Alex Seelig

Location 
Baseler Str. 27
Historical name
Karlstraße 110
District
Lichterfelde
Stone was laid
01 December 2005
Born
12 October 1865 in Schwedt a.d. Oder (Brandenburg)
Occupation
Fabrikant
Deportation
on 11 September 1942 to Theresienstadt
Later deported
on 29 September 1942 to Treblinka
Dead
in Treblinka
Alex Seelig appears in the Berlin directories from 1911 onwards – until 1917 as a manufacturer with the company C. Gregurke, specialists in hat linings, cap peaks and millinery leathers, resident at Cöpenicker Strasse 108, Berlin SO 16. By 1918, he had bought his own house, with a telephone connection, at Karl Strasse 110, Lichterfelde-West. In 1934, Karl Strasse was renamed Baseler Strasse and the numbering was changed. Alex Seelig was henceforth listed as a man of private means, resident at number 27. His name last appears in the Berlin directory in 1941.

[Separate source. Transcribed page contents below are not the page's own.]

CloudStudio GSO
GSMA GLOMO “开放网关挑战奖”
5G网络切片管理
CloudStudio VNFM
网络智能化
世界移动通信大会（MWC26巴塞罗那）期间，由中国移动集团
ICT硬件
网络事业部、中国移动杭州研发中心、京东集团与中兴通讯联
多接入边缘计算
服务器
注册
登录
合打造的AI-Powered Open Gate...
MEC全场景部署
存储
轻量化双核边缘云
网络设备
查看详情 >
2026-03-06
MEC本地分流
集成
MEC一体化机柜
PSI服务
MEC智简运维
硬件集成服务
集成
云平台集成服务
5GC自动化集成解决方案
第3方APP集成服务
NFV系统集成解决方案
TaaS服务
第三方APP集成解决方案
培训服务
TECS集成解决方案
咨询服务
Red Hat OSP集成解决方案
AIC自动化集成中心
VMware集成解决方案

At the time of the 1939 population census, Alex Seelig lived in the house at Baseler Strasse with his wife Gertrud, née Wolffenberg, and his daughter Erna with her husband Kurt.
Nothing is known of the fate of his wife.
Also registered as living in the house at Baseler Strasse were the subtenants L. Baer, a widow whose fate is unknown, and Wally Korytowski (born 22 May 1894 in Bad Brambach), who was listed in the 1929 Bad Brambach directory as a business-owner and in around 1941-42 was employed by Seelig as a household help. Classified in December 1942 as having “disappeared some time ago”, she apparently went into hiding. She survived the Nazi period and died in 1988 in Munich.
Alex Seelig was deported on 11 September 1942 to Theresienstadt and on 29 September to Treblinka, where he was murdered.
The “declaration of assets” that he was certainly forced to complete no longer exists in the finance authority files.
His daughter Erna Friedländer, née Seelig, and her husband Julius Kurt were forced to move to Drake Strasse 47, from where they were deported in February 1943 to Auschwitz and murdered.